Every RV renter should have one. It’s the single highest-leverage piece of accessory equipment.

What a basic surge protector does

A basic surge protector (Camco, Technology Research) protects against:

  • Lightning strikes that overload the campground wiring
  • Brief voltage spikes from utility issues
  • Reversed polarity in pedestal wiring

Costs $80-150 at any RV store.

What an EMS adds

An Electrical Management System (Progressive Industries EMS-HW30C or similar) does everything a surge protector does, plus:

  • Low voltage protection. Cuts power if pedestal voltage drops below 104V (which can damage AC units).
  • High voltage protection. Cuts power if voltage exceeds 132V (which can damage electronics).
  • Open neutral / open ground detection. Cuts power if the pedestal wiring is unsafe.
  • Sustained polarity check. Continuous, not just at startup.

Costs $250-500. The difference between surge protector and EMS is meaningful — the EMS will reject a bad pedestal where the surge protector accepts it and damages your appliances.

How they install

Two installation patterns:

  1. Portable plug-in. Plug between the pedestal and the RV’s shore power cord. Universal — works in any rental. Buy a portable EMS to bring with you.
  2. Hardwired internal unit. Installed inside the RV between the shore power inlet and the converter. Permanent. Most newer rentals have one.

For renters, a portable plug-in EMS or surge protector is the right answer. Buy once, use on every rental.

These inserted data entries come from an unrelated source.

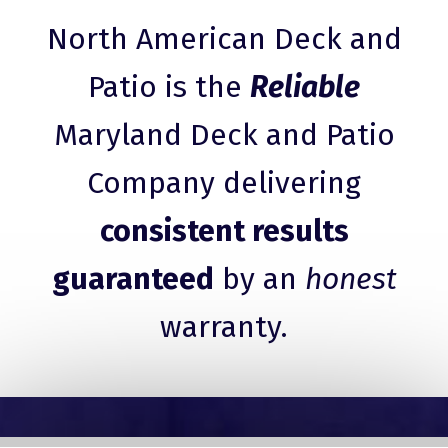
North American Deck and
Patio is the
Reliable
Maryland Deck and Patio
Company delivering
consistent results
guaranteed
by an
honest
warranty.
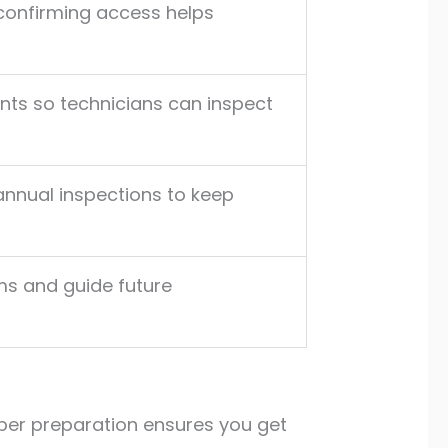
confirming access helps
nts so technicians can inspect
annual inspections to keep
ms and guide future
oper preparation ensures you get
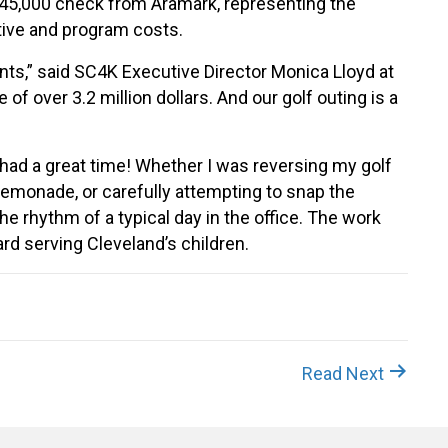
45,000 check from Aramark, representing the
ative and program costs.
nts,” said SC4K Executive Director Monica Lloyd at
of over 3.2 million dollars. And our golf outing is a
 had a great time! Whether I was reversing my golf
lemonade, or carefully attempting to snap the
he rhythm of a typical day in the office. The work
rd serving Cleveland’s children.
Read Next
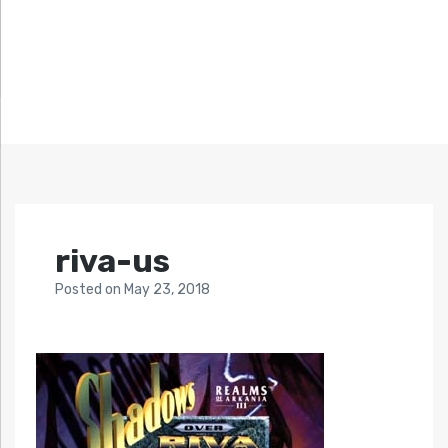
riva-us
Posted
on
May 23, 2018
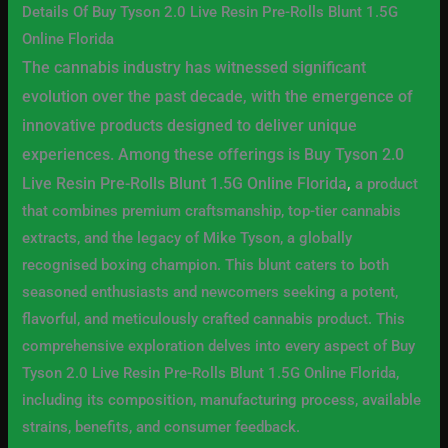
Details Of Buy Tyson 2.0 Live Resin Pre-Rolls Blunt 1.5G
Online Florida
The cannabis industry has witnessed significant
evolution over the past decade, with the emergence of
innovative products designed to deliver unique
experiences. Among these offerings is Buy Tyson 2.0
Live Resin Pre-Rolls Blunt 1.5G Online Florida
,
a product
that combines premium craftsmanship, top-tier cannabis
extracts, and the legacy of Mike Tyson, a globally
recognised boxing champion. This blunt caters to both
seasoned enthusiasts and newcomers seeking a potent,
flavorful, and meticulously crafted cannabis product. This
comprehensive exploration delves into every aspect of Buy
Tyson 2.0 Live Resin Pre-Rolls Blunt 1.5G Online Florida,
including its composition, manufacturing process, available
strains, benefits, and consumer feedback.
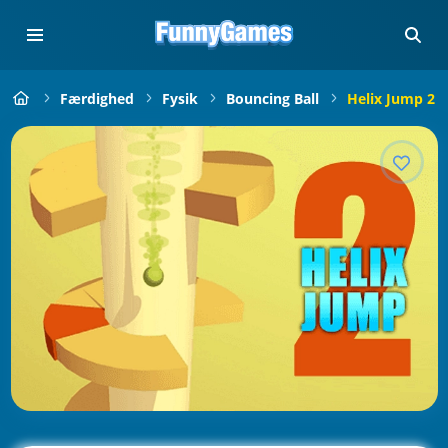
Færdighed
Fysik
Bouncing Ball
Helix Jump 2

What renters should verify

  • Does the rental have a hardwired EMS or surge protector? Many newer Class B and luxury Class A rentals do.
  • If not, is one provided as part of the rental kit?
  • If neither, bring your own. A $90 surge protector is cheap insurance against $2,000 in damage.

Brands to trust

  • Progressive Industries (EMS-HW30C for 30 amp, EMS-HW50C for 50 amp) — the gold standard
  • Hughes Autoformers — premium with voltage-boost capability
  • Camco Power Defender — budget surge protector
  • Surge Guard (Technology Research) — mid-tier

Avoid generic Amazon brands — the failure mode of a bad surge protector is “didn’t protect anything.” Spend the $90-$150 on a name brand.